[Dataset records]

━━━━━━━━━━━━━━━━

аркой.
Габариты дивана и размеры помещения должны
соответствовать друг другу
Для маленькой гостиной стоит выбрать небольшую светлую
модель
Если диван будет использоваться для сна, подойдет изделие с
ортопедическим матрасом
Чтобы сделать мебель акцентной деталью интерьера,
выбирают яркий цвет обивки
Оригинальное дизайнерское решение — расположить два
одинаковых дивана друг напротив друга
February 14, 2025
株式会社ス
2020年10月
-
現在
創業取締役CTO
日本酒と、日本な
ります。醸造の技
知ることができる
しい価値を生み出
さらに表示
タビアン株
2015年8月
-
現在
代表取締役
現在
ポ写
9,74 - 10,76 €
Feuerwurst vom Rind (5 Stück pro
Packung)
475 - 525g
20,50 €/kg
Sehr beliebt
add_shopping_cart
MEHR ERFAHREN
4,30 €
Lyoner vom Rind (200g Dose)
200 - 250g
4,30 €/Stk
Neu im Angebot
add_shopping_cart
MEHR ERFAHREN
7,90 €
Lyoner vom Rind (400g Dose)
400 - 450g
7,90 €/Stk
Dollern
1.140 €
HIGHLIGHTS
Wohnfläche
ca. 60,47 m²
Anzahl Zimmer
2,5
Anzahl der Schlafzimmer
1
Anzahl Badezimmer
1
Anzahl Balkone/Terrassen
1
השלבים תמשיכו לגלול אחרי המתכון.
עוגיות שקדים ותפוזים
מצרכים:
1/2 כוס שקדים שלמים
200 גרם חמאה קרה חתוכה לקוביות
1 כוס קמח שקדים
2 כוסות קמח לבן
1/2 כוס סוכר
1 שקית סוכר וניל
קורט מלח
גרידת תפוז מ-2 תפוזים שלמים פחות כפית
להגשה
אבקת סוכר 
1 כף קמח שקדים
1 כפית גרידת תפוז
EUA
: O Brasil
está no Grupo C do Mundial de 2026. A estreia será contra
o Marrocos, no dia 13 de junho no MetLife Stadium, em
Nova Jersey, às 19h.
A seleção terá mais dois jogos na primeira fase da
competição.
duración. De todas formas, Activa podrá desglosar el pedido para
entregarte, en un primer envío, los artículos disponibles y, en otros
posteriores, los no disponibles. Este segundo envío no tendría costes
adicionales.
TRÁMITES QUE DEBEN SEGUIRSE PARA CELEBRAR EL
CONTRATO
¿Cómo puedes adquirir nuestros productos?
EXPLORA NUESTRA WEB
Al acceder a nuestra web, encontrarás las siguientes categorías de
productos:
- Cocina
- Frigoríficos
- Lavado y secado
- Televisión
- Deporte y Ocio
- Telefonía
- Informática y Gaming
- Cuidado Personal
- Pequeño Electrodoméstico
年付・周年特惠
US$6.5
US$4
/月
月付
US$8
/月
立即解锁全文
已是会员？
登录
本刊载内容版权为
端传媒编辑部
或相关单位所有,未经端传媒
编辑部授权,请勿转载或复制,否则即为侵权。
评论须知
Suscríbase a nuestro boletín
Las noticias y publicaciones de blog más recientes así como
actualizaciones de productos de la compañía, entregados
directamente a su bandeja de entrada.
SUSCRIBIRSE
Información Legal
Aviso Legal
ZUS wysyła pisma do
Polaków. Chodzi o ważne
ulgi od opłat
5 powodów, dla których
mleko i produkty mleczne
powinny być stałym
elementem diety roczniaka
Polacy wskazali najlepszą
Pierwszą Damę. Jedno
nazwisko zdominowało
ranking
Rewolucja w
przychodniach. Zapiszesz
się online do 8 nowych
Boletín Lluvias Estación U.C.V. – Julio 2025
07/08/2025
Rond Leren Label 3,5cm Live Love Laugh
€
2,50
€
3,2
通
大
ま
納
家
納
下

━━━━━━━━━━━━━━━━

- _Work to complete_
Reproduce the records line for line, starting with the first line and continuing through the line that contains "1/2 כוס שקדים שלמים", with that line included.

- _Answer space_
аркой.
Габариты дивана и размеры помещения должны
соответствовать друг другу
Для маленькой гостиной стоит выбрать небольшую светлую
модель
Если диван будет использоваться для сна, подойдет изделие с
ортопедическим матрасом
Чтобы сделать мебель акцентной деталью интерьера,
выбирают яркий цвет обивки
Оригинальное дизайнерское решение — расположить два
одинаковых дивана друг напротив друга
February 14, 2025
株式会社ス
2020年10月
-
現在
創業取締役CTO
日本酒と、日本な
ります。醸造の技
知ることができる
しい価値を生み出
さらに表示
タビアン株
2015年8月
-
現在
代表取締役
現在
ポ写
9,74 - 10,76 €
Feuerwurst vom Rind (5 Stück pro
Packung)
475 - 525g
20,50 €/kg
Sehr beliebt
add_shopping_cart
MEHR ERFAHREN
4,30 €
Lyoner vom Rind (200g Dose)
200 - 250g
4,30 €/Stk
Neu im Angebot
add_shopping_cart
MEHR ERFAHREN
7,90 €
Lyoner vom Rind (400g Dose)
400 - 450g
7,90 €/Stk
Dollern
1.140 €
HIGHLIGHTS
Wohnfläche
ca. 60,47 m²
Anzahl Zimmer
2,5
Anzahl der Schlafzimmer
1
Anzahl Badezimmer
1
Anzahl Balkone/Terrassen
1
השלבים תמשיכו לגלול אחרי המתכון.
עוגיות שקדים ותפוזים
מצרכים:
1/2 כוס שקדים שלמים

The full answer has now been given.